Specific return: {"data":[],"error":null,"metadata":{"es":{"took":8,"timed_out":false,"_shards":{"total":4,"successful":4,"skipped":3,"failed":0},"hits":{"total":{"value":0,"relation":"eq"},"max_score":null}},"es_query":{"size":999,"query":{"bool":{"must":[{"bool":{"must":[{"range":{"created_utc":{"gte":1633010400000}}},{"range":{"created_utc":{"lt":1640236250000}}}]}},{"bool":{"should":[{"match":{"subreddit":"science"}}],"minimum_should_match":1}}]}},"aggs":{},"sort":{"created_utc":"desc"}},"es_query2":"{\"size\":999,\"query\":{\"bool\":{\"must\":[{\"bool\":{\"must\":[{\"range\":{\"created_utc\":{\"gte\":1633010400000}}},{\"range\":{\"created_utc\":{\"lt\":1640236250000}}}]}},{\"bool\":{\"should\":[{\"match\":{\"subreddit\":\"science\"}}],\"minimum_should_match\":1}}]}},\"aggs\":{},\"sort\":{\"created_utc\":\"desc\"}}"}}

mattpodolak commented 1 year ago

There's no working alternative version in the meantime?

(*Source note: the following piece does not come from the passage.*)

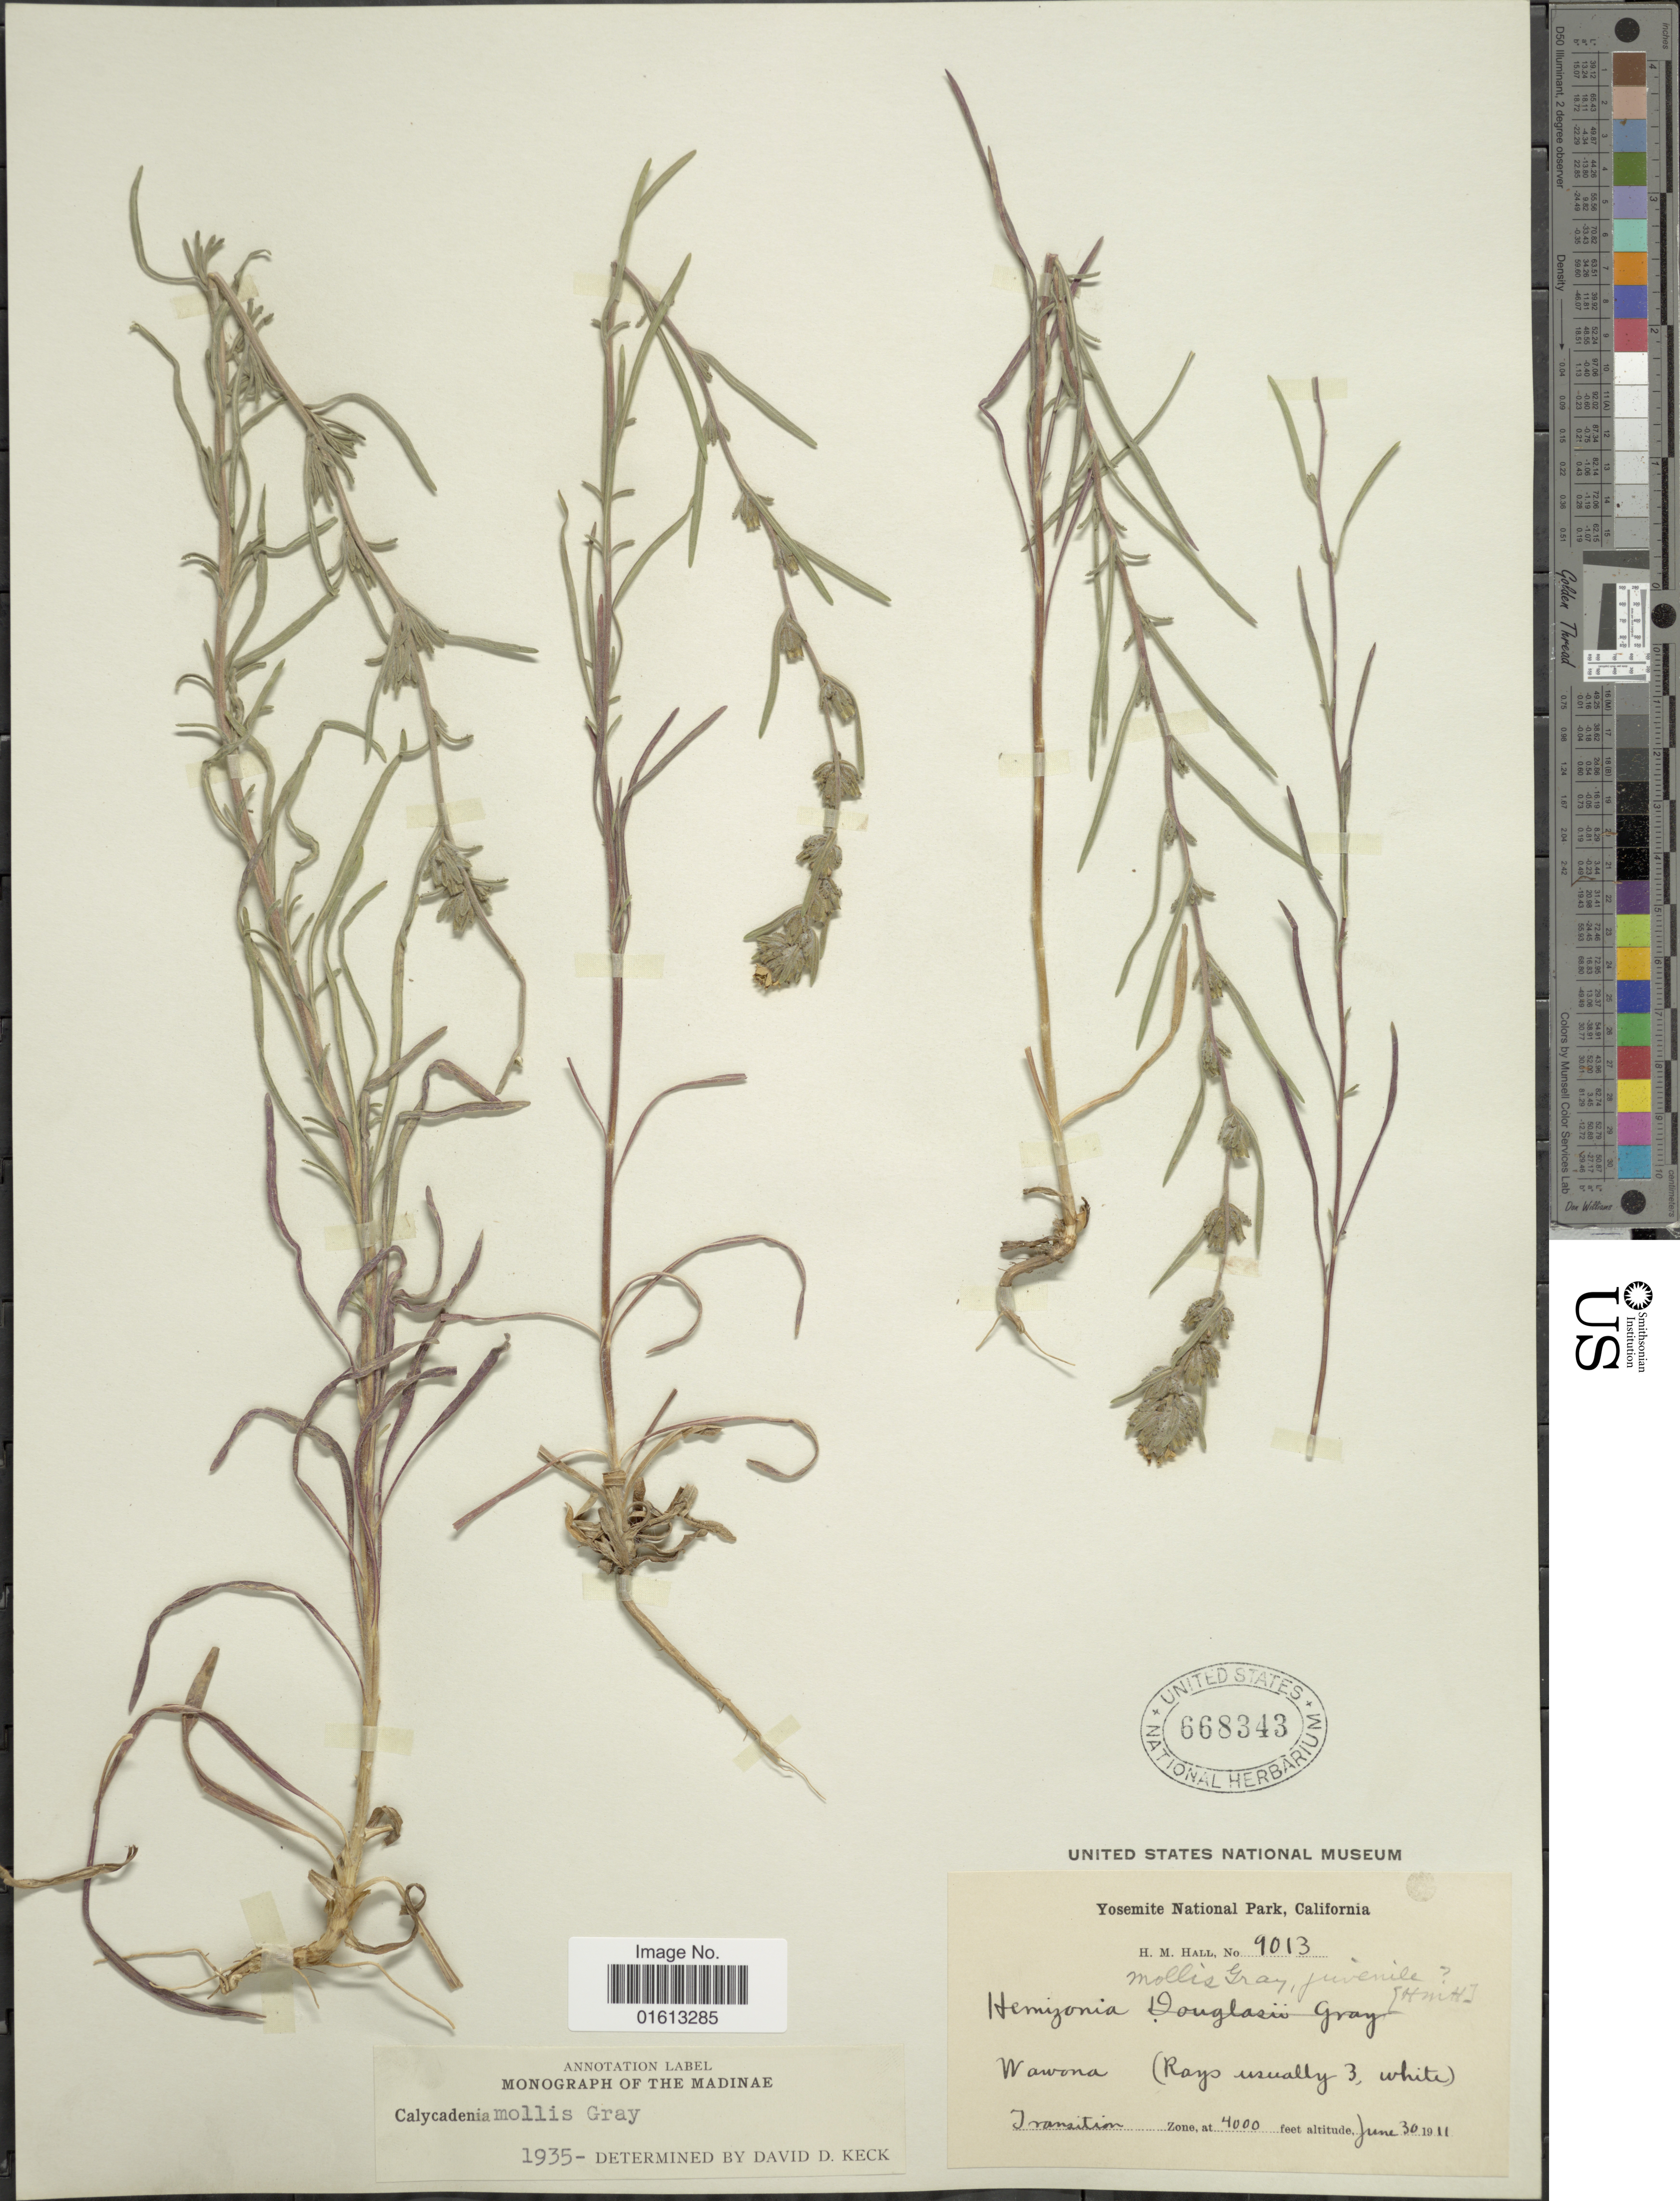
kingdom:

Not right now. I'm hesitant to release a version that I havent fully tested, however, if everything goes well I will be able to release today 🙏🏾

mattpodolak commented 1 year ago

I also encountered this issue.

Using "api.pushshift.io/reddit/submission/search/" directly is useful but it seems only work for very limited period of time (i.e., one month or so).

If I want to retrieve something earlier than a month, say, something in 12 months ago, calling this link (see below) in browser will only generate blank list:

link: https://api.pushshift.io/reddit/submission/search?q=&after=1633010400&before=1640236250&subreddit=science&limit=999

Specific return: {"data":[],"error":null,"metadata":{"es":{"took":8,"timed_out":false,"_shards":{"total":4,"successful":4,"skipped":3,"failed":0},"hits":{"total":{"value":0,"relation":"eq"},"max_score":null}},"es_query":{"size":999,"query":{"bool":{"must":[{"bool":{"must":[{"range":{"created_utc":{"gte":1633010400000}}},{"range":{"created_utc":{"lt":1640236250000}}}]}},{"bool":{"should":[{"match":{"subreddit":"science"}}],"minimum_should_match":1}}]}},"aggs":{},"sort":{"created_utc":"desc"}},"es_query2":"{"size":999,"query":{"bool":{"must":[{"bool":{"must":[{"range":{"created_utc":{"gte":1633010400000}}},{"range":{"created_utc":{"lt":1640236250000}}}]}},{"bool":{"should":[{"match":{"subreddit":"science"}}],"minimum_should_match":1}}]}},"aggs":{},"sort":{"created_utc":"desc"}}"}}

theres been some parameter changes: until is the new before and since is the new after

looking at the COLO switchover bug thread, it looks like some other people have had the 1 month of data issue

eddvrs commented 1 year ago

Yes, they've not loaded in the old historical data yet. I think it's due soon, but I've not been following too closely last couple of days. I'd be happy to revisit my changes once more testing is possible.

mattpodolak commented 1 year ago

closing this as the COLO switch over fixes have been merged + released in version 3.0.0!

RadoslavL commented 8 months ago

I am still getting the same issue in version 3.0.0 with this code:

api = PushshiftAPI(praw=reddit)
posts = api.search_submissions(subreddit="science", limit=10000)
post_list = [p for p in posts]
print(len(post_list))

The print call returns 0.

Edit: Scratch that, it's a completely different problem. The API is locked for unregistered users.